Report says Turkey is a US ally in name only

The New Yorker magazine published a
report on Nov. 14 analyzing the ties between the United States and Turkey. Robin
Wright, who wrote the report, described Turkey as a US ally in name only.
According to the report, Turkey
allowed jihadists to slip across its southern border to join ISIS. Turkey then
invaded Syria, this fall, to fight the U.S.-backed Kurdish militia that
defeated ISIS.
Turkey has also cooperated with
Iran, and a state-owned bank facilitated a multibillion-dollar Iranian scheme
to evade U.S. sanctions.
Erdogan blamed Hizmet (or Service)
movement, led by Gulen, for the failed military coup in 2016.
The writer said thousands of people
have been purged from civil-service jobs for opposing the regime.
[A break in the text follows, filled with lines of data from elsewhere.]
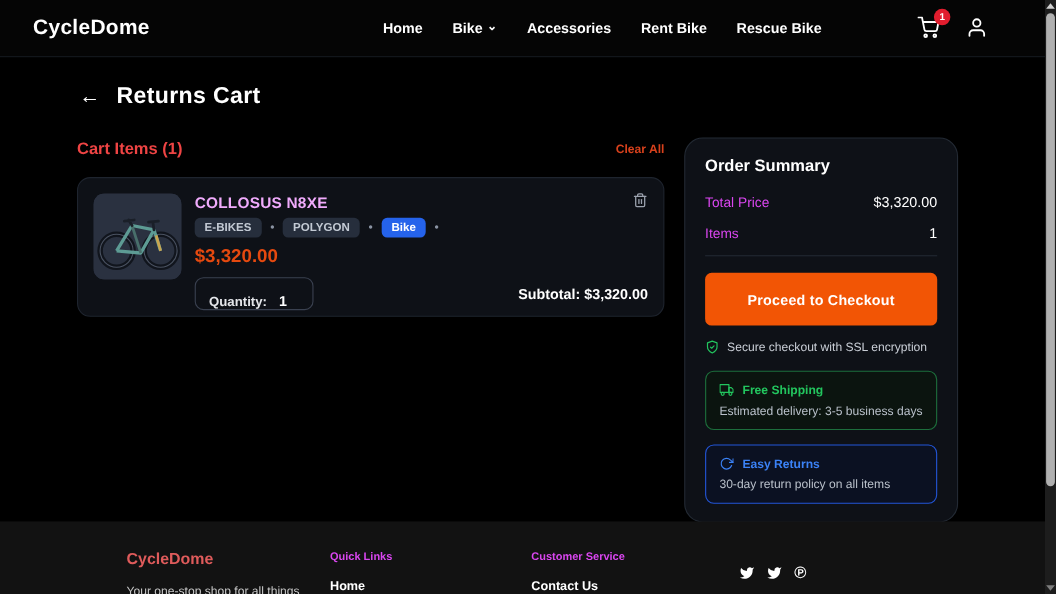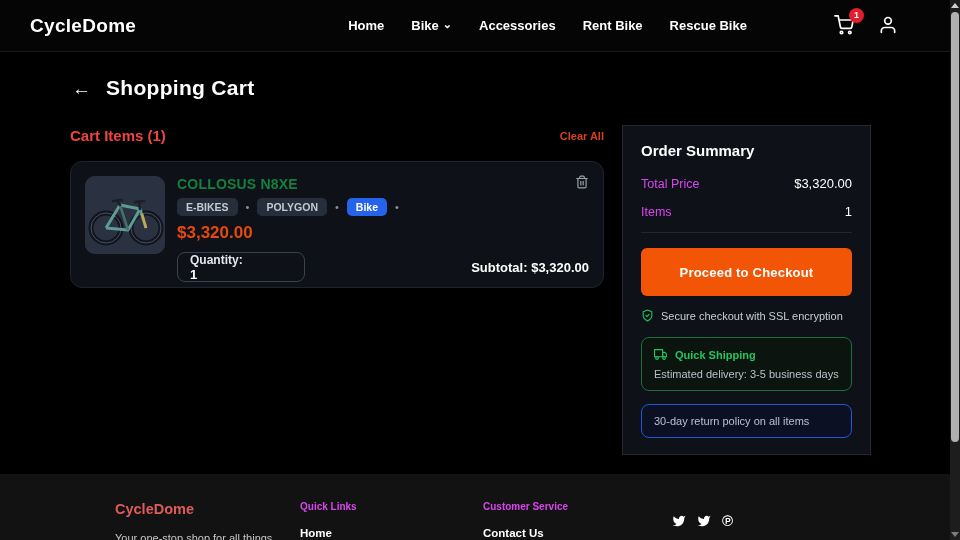--- a/index.html
+++ b/index.html
@@ -28,37 +28,37 @@
   .content-row { display:flex; align-items:flex-start; gap:18px; padding:0 79px 0 70px; }
   .cart-col { width:534px; }
   .section-row { display:flex; justify-content:space-between; align-items:center; margin-bottom:17px; }
   .section-title { color:#ef4444; font-size:15px; font-weight:800; }
   .clear-all { color:#d8411c; font-size:11px; font-weight:600; cursor:pointer; }
 
   .card { position:relative; width:534px; height:127px; background:#0e1117; border:1px solid #1e242e;
           border-radius:12px; padding:14px; display:flex; gap:12px; }
   .thumb { width:80px; height:78px; border-radius:10px; background:#2a3140; flex:0 0 auto; overflow:hidden; cursor:pointer; }
   .item-info { flex:1; display:flex; flex-direction:column; }
-  .item-name { color:#15803d; font-size:14px; font-weight:800; letter-spacing:.2px; margin-bottom:6px; }
+  .item-name { color:#f0abfc; font-size:14px; font-weight:800; letter-spacing:.2px; margin-bottom:6px; }
   .tag-row { display:flex; align-items:center; margin-bottom:7px; }
   .pill { font-size:10.5px; padding:3px 9px; border-radius:5px; background:#262e3c; color:#c3cad4; font-weight:600; }
   .pill.blue { background:#2563eb; color:#fff; }
   .dot { color:#8a93a3; font-size:11px; margin:0 8px; }
   .price { color:#e5490f; font-size:17px; font-weight:800; margin-bottom:9px; }
   .qty-row { display:flex; align-items:center; justify-content:space-between; }
-  .qty-box { width:128px; height:30px; border:1px solid #3a4150; border-radius:8px; display:flex;
-             align-items:flex-start; padding:0 12px; cursor:pointer;flex-direction:column; }
+  .qty-box { width:108px; height:30px; border:1px solid #3a4150; border-radius:8px; display:flex;
+             align-items:flex-end; padding:0 12px; cursor:pointer; }
   .qty-label { color:#e5e7eb; font-size:12px; font-weight:600; }
   .qty-value { flex:1; text-align:center; color:#fff; font-size:13px; font-weight:700; }
   .subtotal { color:#fff; font-size:13px; font-weight:800; }
   .trash { position:absolute; top:13px; right:14px; width:14px; height:14px; cursor:pointer; }
   .trash svg { width:14px; height:14px; }
 
   
-  .summary { width:259px; background:#0e1117; border:1px solid #232a34; border-radius:0; padding:16px 18px; margin-top:-2px; }
+  .summary { width:259px; background:#0e1117; border:1px solid #232a34; border-radius:17px; padding:16px 18px; margin-top:-2px; }
   .summary-title { color:#fff; font-size:15px; font-weight:800; margin-bottom:17px; }
   .sum-row { display:flex; justify-content:space-between; align-items:center; margin-bottom:13px; }
   .sum-label { color:#d946ef; font-size:12.5px; }
   .sum-value { color:#fff; font-size:13px; }
   .divider { height:1px; background:#222832; margin:3px 0 15px; }
   .checkout-btn { width:100%; height:48px; background:#f25505; border:none; border-radius:6px; color:#fff;
                   font-size:13px; font-weight:800; font-family:"Liberation Sans", sans-serif; cursor:pointer; margin-bottom:13px; letter-spacing:.2px; }
   .secure-row { display:flex; align-items:center; gap:7px; margin-bottom:15px; }
   .secure-row svg { width:13px; height:13px; flex:0 0 auto; }
   .secure-text { color:#c9ced6; font-size:11px; }
@@ -129,21 +129,21 @@
           <path d="M20 21v-2a4 4 0 0 0-4-4H8a4 4 0 0 0-4 4v2"></path>
             <circle cx="12" cy="7" r="4"></circle>
         </svg>
       </div>
     </div>
   </div>
 
   <div class="main">
     <div class="title-row">
       <span class="back-arrow">←</span>
-      <span class="page-title">Shopping Cart</span>
+      <span class="page-title">Returns Cart</span>
     </div>
 
     <div class="content-row">
 
       <div class="cart-col">
         <div class="section-row">
           <span class="section-title">Cart Items (1)</span>
           <span class="clear-all">Clear All</span>
         </div>
 
@@ -217,25 +217,32 @@
           <span class="secure-text">Secure checkout with SSL encryption</span>
         </div>
         <div class="info-box green">
           <div class="info-title-row">
             <svg viewBox="0 0 24 24" fill="none" stroke="#22c55e" stroke-width="2" stroke-linecap="round" stroke-linejoin="round">
               <path d="M1 3h15v13H1z"></path>
                 <path d="M16 8h4l3 3v5h-7V8z"></path>
               <circle cx="5.5" cy="18.5" r="2.5"></circle>
                 <circle cx="18.5" cy="18.5" r="2.5"></circle>
             </svg>
-            <span class="info-title green">Quick Shipping</span>
+            <span class="info-title green">Free Shipping</span>
           </div>
           <div class="info-desc">Estimated delivery: 3-5 business days</div>
         </div>
         <div class="info-box blue">
+          <div class="info-title-row">
+            <svg viewBox="0 0 24 24" fill="none" stroke="#3b82f6" stroke-width="2" stroke-linecap="round" stroke-linejoin="round">
+              <polyline points="23 4 23 10 17 10"></polyline>
+                <path d="M20.49 15a9 9 0 1 1-2.12-9.36L23 10"></path>
+            </svg>
+            <span class="info-title blue">Easy Returns</span>
+          </div>
           <div class="info-desc">30-day return policy on all items</div>
         </div>
       </div>
     </div>
   </div>
 
   <div class="footer">
     <div>
       <div class="f-brand">CycleDome</div>
       <div class="f-tagline">Your one-stop shop for all things</div>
She said since
the nineteen-sixties, the US and Turkey—which represent the western and eastern
flanks of NATO, the world’s largest military alliance—usually shared views on
common threats, whether it was the Soviet Union or extremism.
“It is fair to ask if Turkey is
still really an ally of the United States in anything more than name,” said
Phil Gordon, a senior fellow at the Council on Foreign Relations who served as
the Obama Administration’s White House coördinator on Middle East policy.